Information:
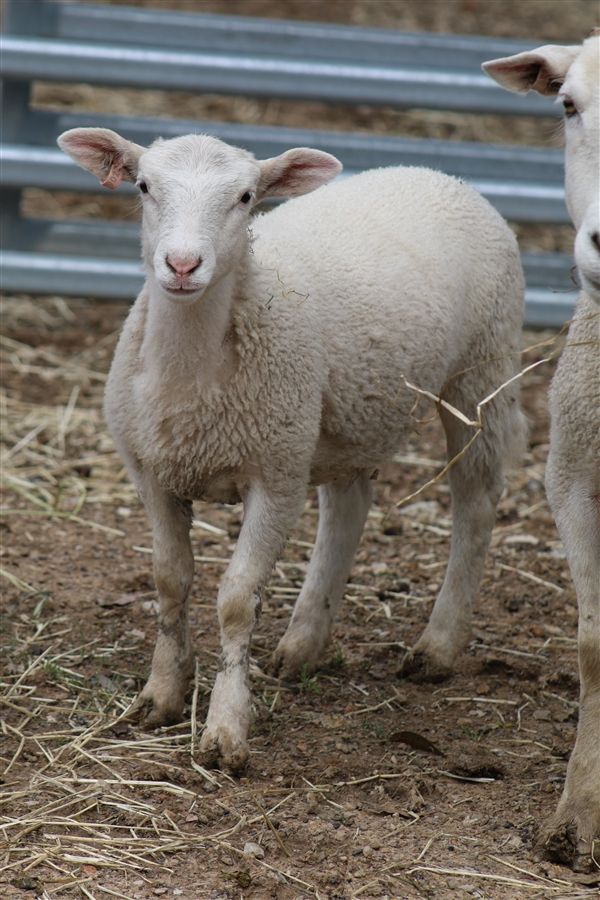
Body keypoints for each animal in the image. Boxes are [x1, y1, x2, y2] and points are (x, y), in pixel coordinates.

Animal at [58, 126, 526, 775]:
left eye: (247, 197)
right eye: (144, 186)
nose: (182, 265)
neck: (192, 375)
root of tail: (435, 172)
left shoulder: (275, 476)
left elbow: (236, 601)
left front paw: (226, 728)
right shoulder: (152, 471)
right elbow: (170, 581)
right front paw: (161, 695)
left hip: (482, 371)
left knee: (476, 503)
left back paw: (438, 646)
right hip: (344, 415)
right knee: (348, 508)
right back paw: (304, 642)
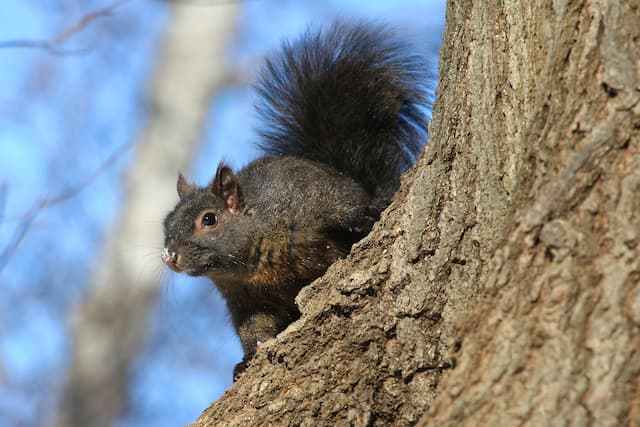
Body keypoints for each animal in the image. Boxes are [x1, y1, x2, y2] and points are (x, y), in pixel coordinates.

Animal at [160, 21, 430, 382]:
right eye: (166, 222)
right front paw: (246, 360)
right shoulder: (245, 299)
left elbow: (344, 212)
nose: (170, 255)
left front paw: (367, 216)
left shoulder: (311, 198)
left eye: (209, 219)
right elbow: (253, 328)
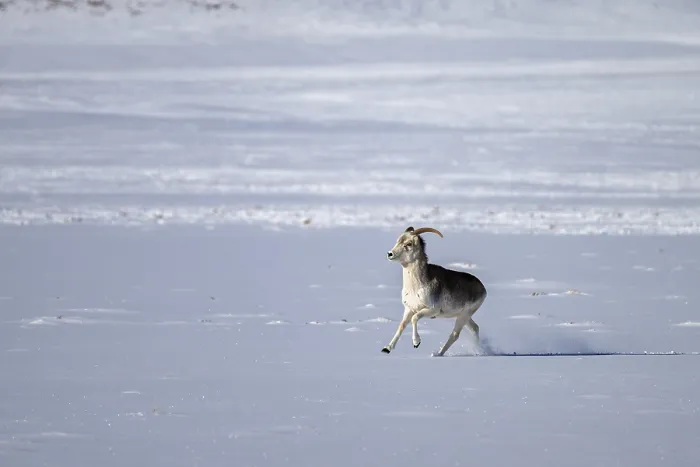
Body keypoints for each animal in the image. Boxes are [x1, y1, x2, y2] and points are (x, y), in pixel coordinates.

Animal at [381, 226, 487, 357]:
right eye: (398, 241)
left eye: (408, 244)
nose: (390, 254)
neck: (415, 287)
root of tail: (483, 289)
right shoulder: (409, 309)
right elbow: (402, 326)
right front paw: (387, 348)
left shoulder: (431, 310)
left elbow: (415, 318)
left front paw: (416, 343)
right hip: (463, 316)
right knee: (475, 328)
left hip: (463, 316)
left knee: (455, 335)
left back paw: (439, 353)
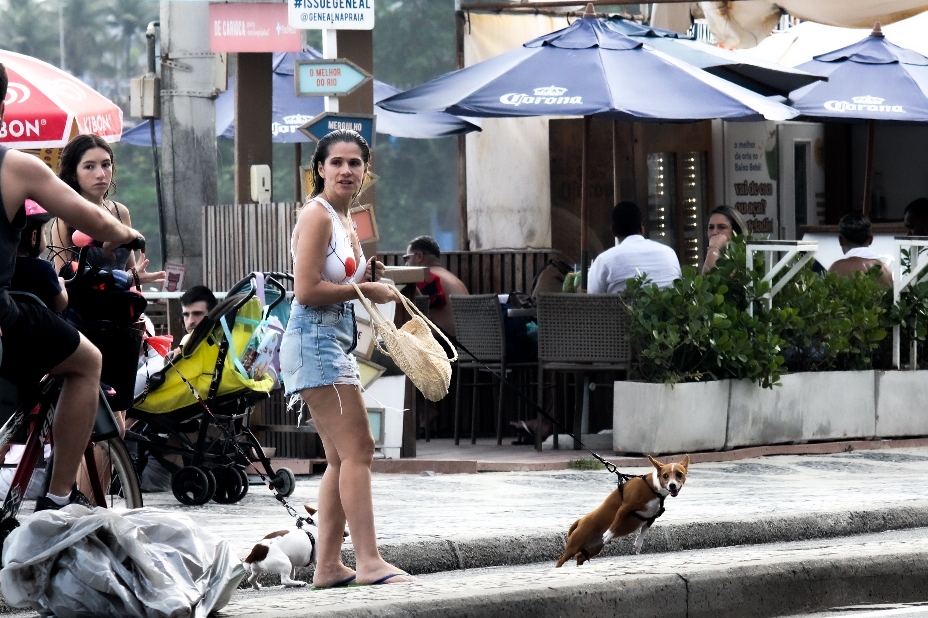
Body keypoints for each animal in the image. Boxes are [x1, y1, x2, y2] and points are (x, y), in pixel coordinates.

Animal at [552, 452, 688, 568]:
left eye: (679, 474)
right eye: (665, 475)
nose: (672, 485)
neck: (652, 488)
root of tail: (580, 520)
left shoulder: (651, 517)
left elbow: (644, 530)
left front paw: (638, 543)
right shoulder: (625, 507)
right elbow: (616, 521)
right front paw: (608, 534)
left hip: (594, 548)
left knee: (580, 557)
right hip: (574, 546)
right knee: (561, 559)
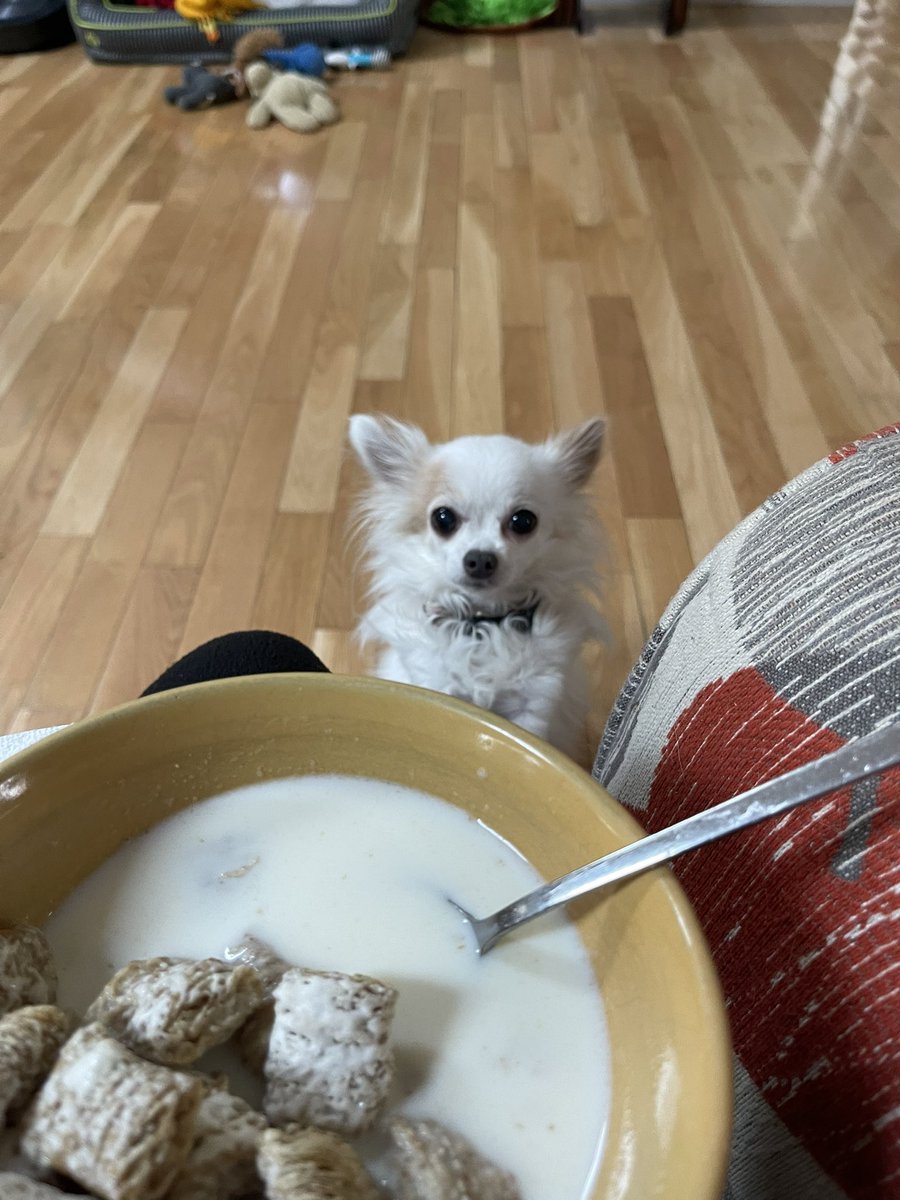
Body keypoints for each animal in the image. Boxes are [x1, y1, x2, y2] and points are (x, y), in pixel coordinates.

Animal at [348, 415, 609, 758]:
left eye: (523, 521)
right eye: (443, 519)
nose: (481, 559)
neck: (483, 622)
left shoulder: (533, 701)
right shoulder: (436, 686)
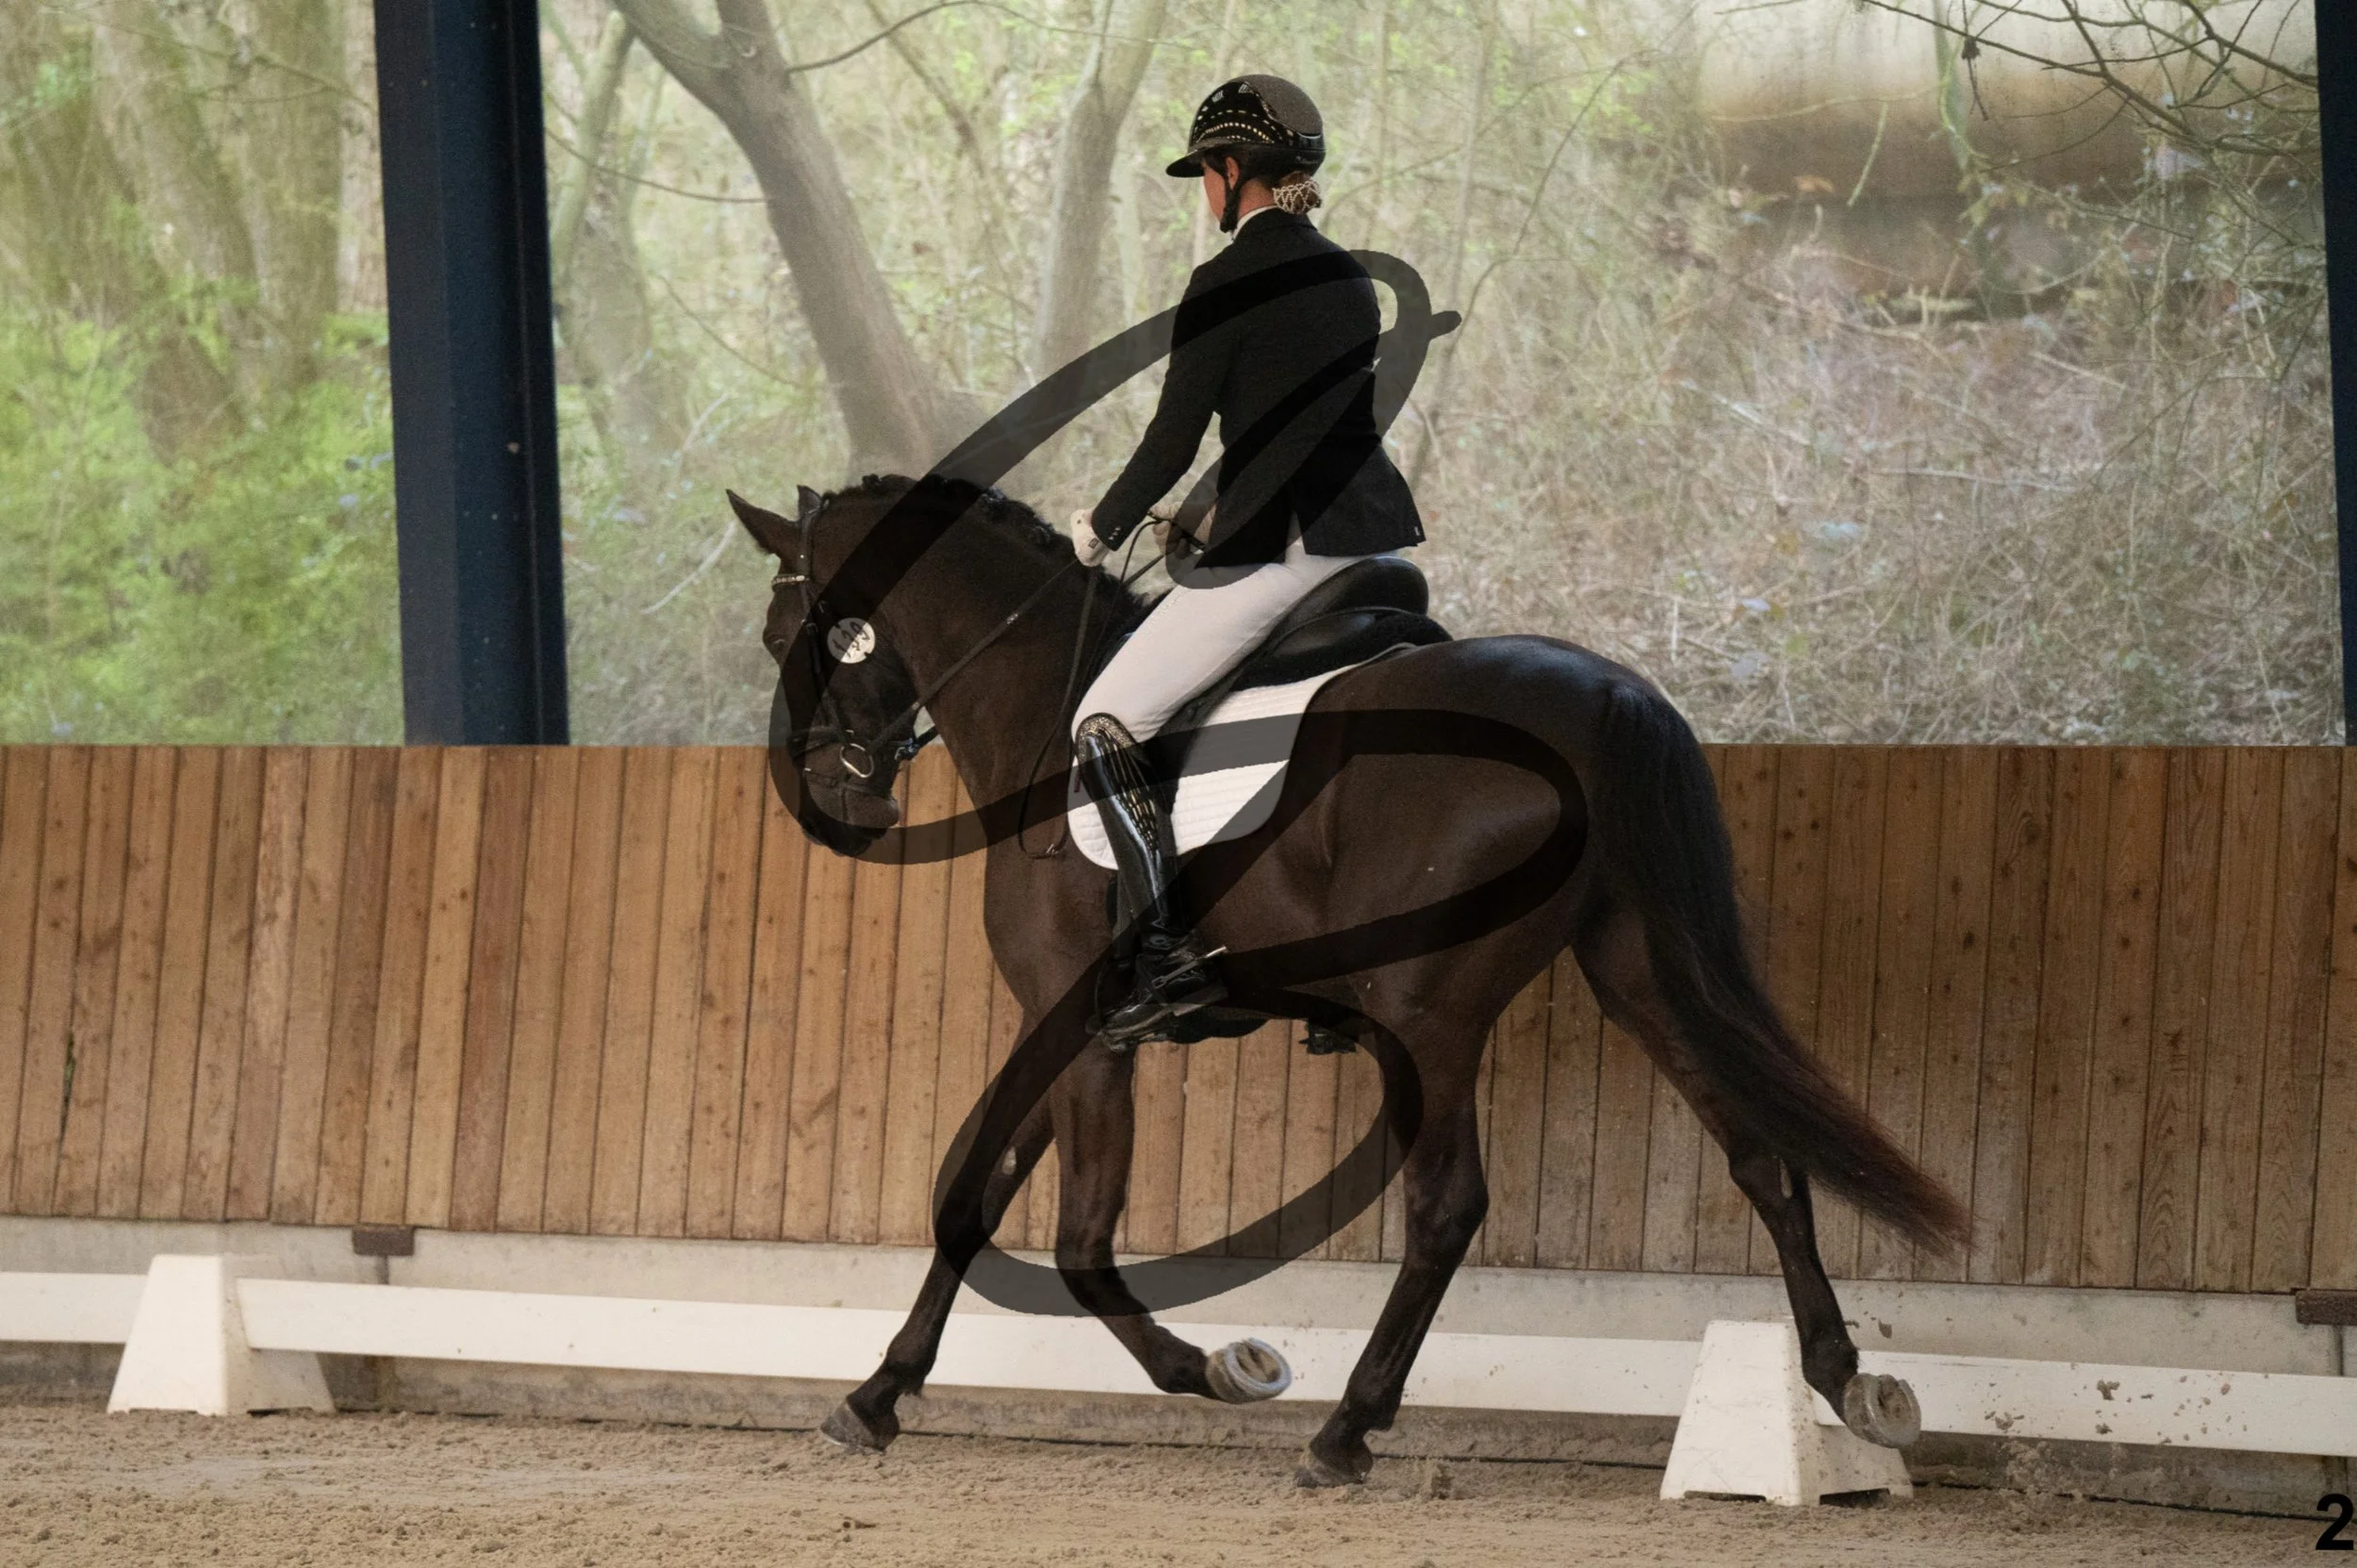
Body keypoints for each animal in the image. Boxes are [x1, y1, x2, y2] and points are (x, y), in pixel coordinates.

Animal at [727, 471, 1969, 1488]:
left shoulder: (1080, 1021)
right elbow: (970, 1202)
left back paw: (1345, 1431)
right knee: (1764, 1158)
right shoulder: (1066, 1023)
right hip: (1637, 970)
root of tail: (1602, 695)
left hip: (1432, 1010)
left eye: (788, 630)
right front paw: (874, 1397)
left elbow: (1078, 1243)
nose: (839, 805)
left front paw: (1221, 1367)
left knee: (1447, 1204)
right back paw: (1845, 1381)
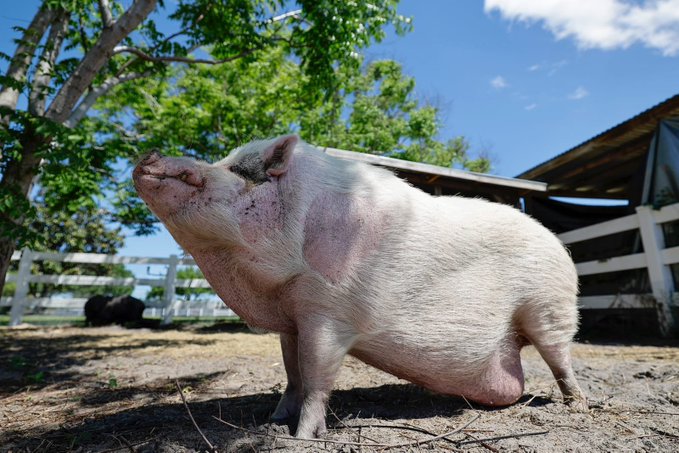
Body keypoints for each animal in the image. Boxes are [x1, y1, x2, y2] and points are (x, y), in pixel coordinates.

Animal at [133, 135, 587, 438]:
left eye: (234, 170)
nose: (148, 153)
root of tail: (561, 247)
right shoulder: (291, 319)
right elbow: (292, 373)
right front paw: (273, 420)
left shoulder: (329, 311)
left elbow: (317, 375)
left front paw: (302, 437)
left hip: (550, 307)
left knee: (561, 360)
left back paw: (577, 405)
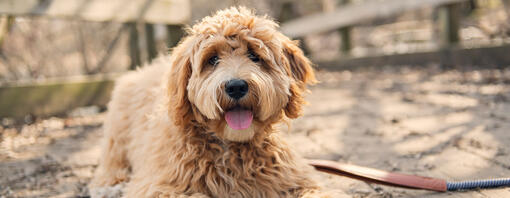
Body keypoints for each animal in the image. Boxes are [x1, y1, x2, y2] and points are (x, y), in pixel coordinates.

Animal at [90, 6, 330, 198]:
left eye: (254, 56)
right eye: (212, 59)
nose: (236, 86)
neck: (230, 147)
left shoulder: (295, 179)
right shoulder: (157, 185)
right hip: (117, 140)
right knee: (111, 167)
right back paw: (110, 187)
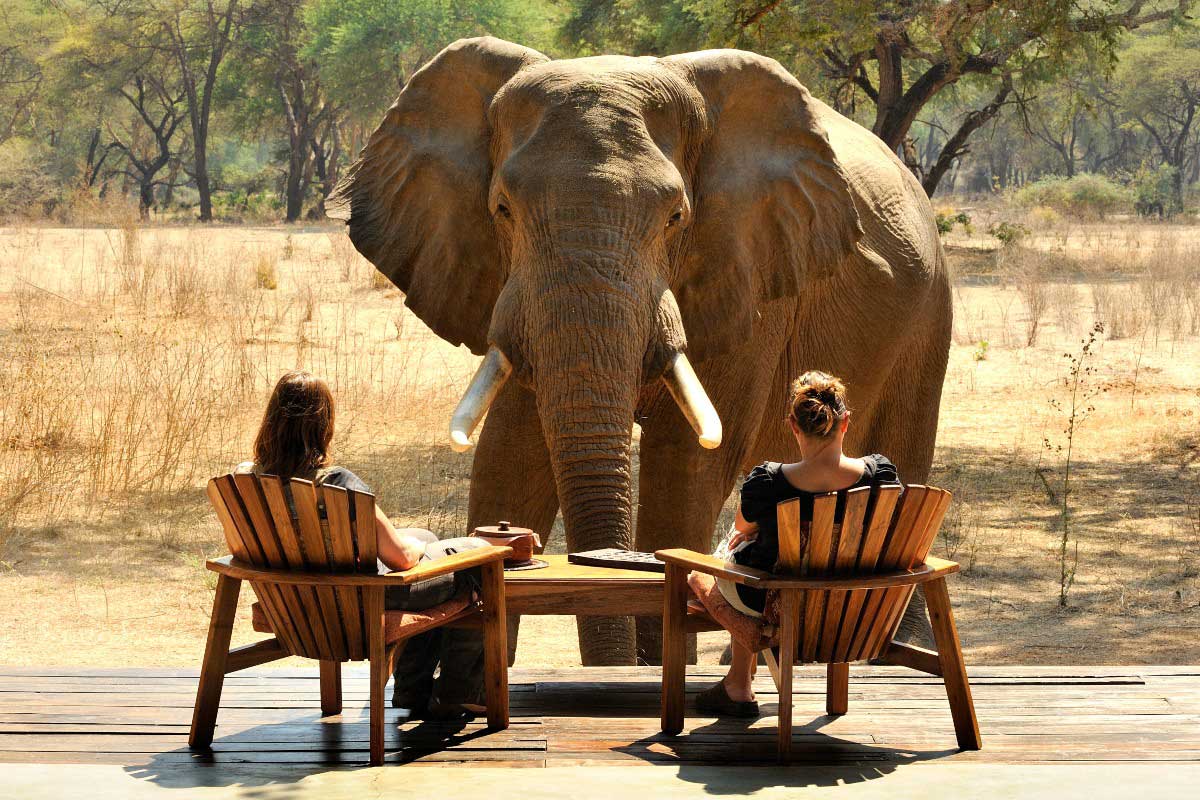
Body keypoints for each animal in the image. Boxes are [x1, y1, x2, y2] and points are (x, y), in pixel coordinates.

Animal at [326, 35, 945, 662]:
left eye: (676, 217)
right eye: (502, 209)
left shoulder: (747, 270)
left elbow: (688, 461)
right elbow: (511, 450)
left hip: (928, 313)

What is required:
The records above are to be repeated exactly, with the pictures left out.

Reply:
Body keypoints for each animal in the image. Boxes are [x1, y1, x2, y2] and points are (x, y), in pixel coordinates.

Animal at [58, 126, 526, 775]:
left eye: (247, 197)
right eye: (144, 186)
nose: (182, 265)
neck: (192, 375)
root of tail: (435, 172)
left shoulder: (275, 476)
left elbow: (236, 601)
left front paw: (226, 728)
right shoulder: (152, 471)
right elbow: (170, 581)
right front paw: (161, 695)
left hip: (482, 371)
left knee: (476, 503)
left back paw: (438, 646)
right hip: (344, 415)
right knee: (348, 508)
right back paw: (304, 642)
Body keypoints for each animal in the image. Boxes are [x1, y1, x2, y2] and points are (x, y), in pixel coordinates.

Animal at [160, 21, 430, 382]:
right eye: (166, 222)
right front paw: (246, 360)
right shoulder: (245, 299)
left elbow: (344, 212)
nose: (170, 255)
left front paw: (367, 216)
left shoulder: (311, 198)
left eye: (209, 219)
right elbow: (253, 328)
Body keypoints for each animal in the image. Boxes are [x1, y1, x2, y2] and points are (x, y), in pixel coordinates.

Animal at [381, 226, 487, 357]:
right eye: (398, 241)
left eye: (408, 244)
nose: (390, 254)
neck: (415, 287)
root of tail: (483, 289)
right shoulder: (409, 309)
right elbow: (402, 326)
right front paw: (387, 348)
left shoulder: (431, 310)
left elbow: (415, 318)
left front paw: (416, 343)
right hip: (463, 316)
right knee: (475, 328)
left hip: (463, 316)
left knee: (455, 335)
left back paw: (439, 353)
Body keypoints for each animal in the image. Boxes are [x1, y1, x2, y2] and points are (x, y), in pixel coordinates.

Animal at [552, 452, 688, 568]:
left eye: (679, 474)
right eye: (665, 475)
nose: (672, 485)
neck: (652, 488)
root of tail: (580, 520)
left shoulder: (651, 517)
left elbow: (644, 530)
left front paw: (638, 543)
right shoulder: (625, 507)
right elbow: (616, 521)
right front paw: (608, 534)
left hip: (594, 548)
left knee: (580, 557)
right hip: (574, 546)
right knee: (561, 559)
Body keypoints for each animal in the image. Boxes are [x1, y1, x2, y2] and points are (x, y), in pixel coordinates.

Animal at [348, 415, 609, 758]:
left eye: (523, 521)
right eye: (443, 519)
nose: (481, 559)
neck: (483, 622)
left shoulder: (533, 701)
right shoulder: (436, 686)
Body keypoints for each animal in the image. Boxes are [x1, y1, x2, y2] and points are (x, y), in pixel coordinates.

Animal at [727, 471, 1969, 1488]:
left shoulder: (1080, 1021)
right elbow: (970, 1202)
left back paw: (1345, 1431)
right knee: (1764, 1158)
right shoulder: (1066, 1023)
right hip: (1637, 970)
root of tail: (1602, 695)
left hip: (1432, 1010)
left eye: (788, 630)
right front paw: (874, 1397)
left elbow: (1078, 1243)
nose: (839, 805)
left front paw: (1221, 1367)
left knee: (1447, 1204)
right back paw: (1845, 1381)
Body keypoints for each animal in the image. Boxes are [x1, y1, x2, y2] and points are (x, y), in pixel coordinates.

Animal at [133, 135, 587, 438]:
left eye: (234, 170)
nose: (148, 153)
root of tail: (561, 247)
right shoulder: (291, 319)
right elbow: (292, 373)
right front paw: (273, 420)
left shoulder: (329, 311)
left elbow: (317, 375)
left front paw: (302, 437)
left hip: (550, 307)
left knee: (561, 360)
left back paw: (577, 405)
Body keypoints for each animal in the image. Boxes are [x1, y1, x2, y2] and points are (x, y), in pixel coordinates.

Animal at [90, 6, 330, 198]:
left eye: (254, 56)
right eye: (212, 59)
nose: (236, 86)
neck: (230, 147)
left shoulder: (295, 179)
right shoulder: (157, 185)
right hip: (117, 140)
right knee: (111, 167)
right back paw: (110, 187)
Body keypoints for each animal in the image. Boxes are [x1, y1, x2, y2] and points are (x, y), in pixel coordinates.

Animal at [326, 35, 945, 662]:
left eye: (676, 217)
right eye: (502, 209)
left shoulder: (747, 270)
left elbow: (688, 461)
right elbow: (511, 450)
left hip: (928, 313)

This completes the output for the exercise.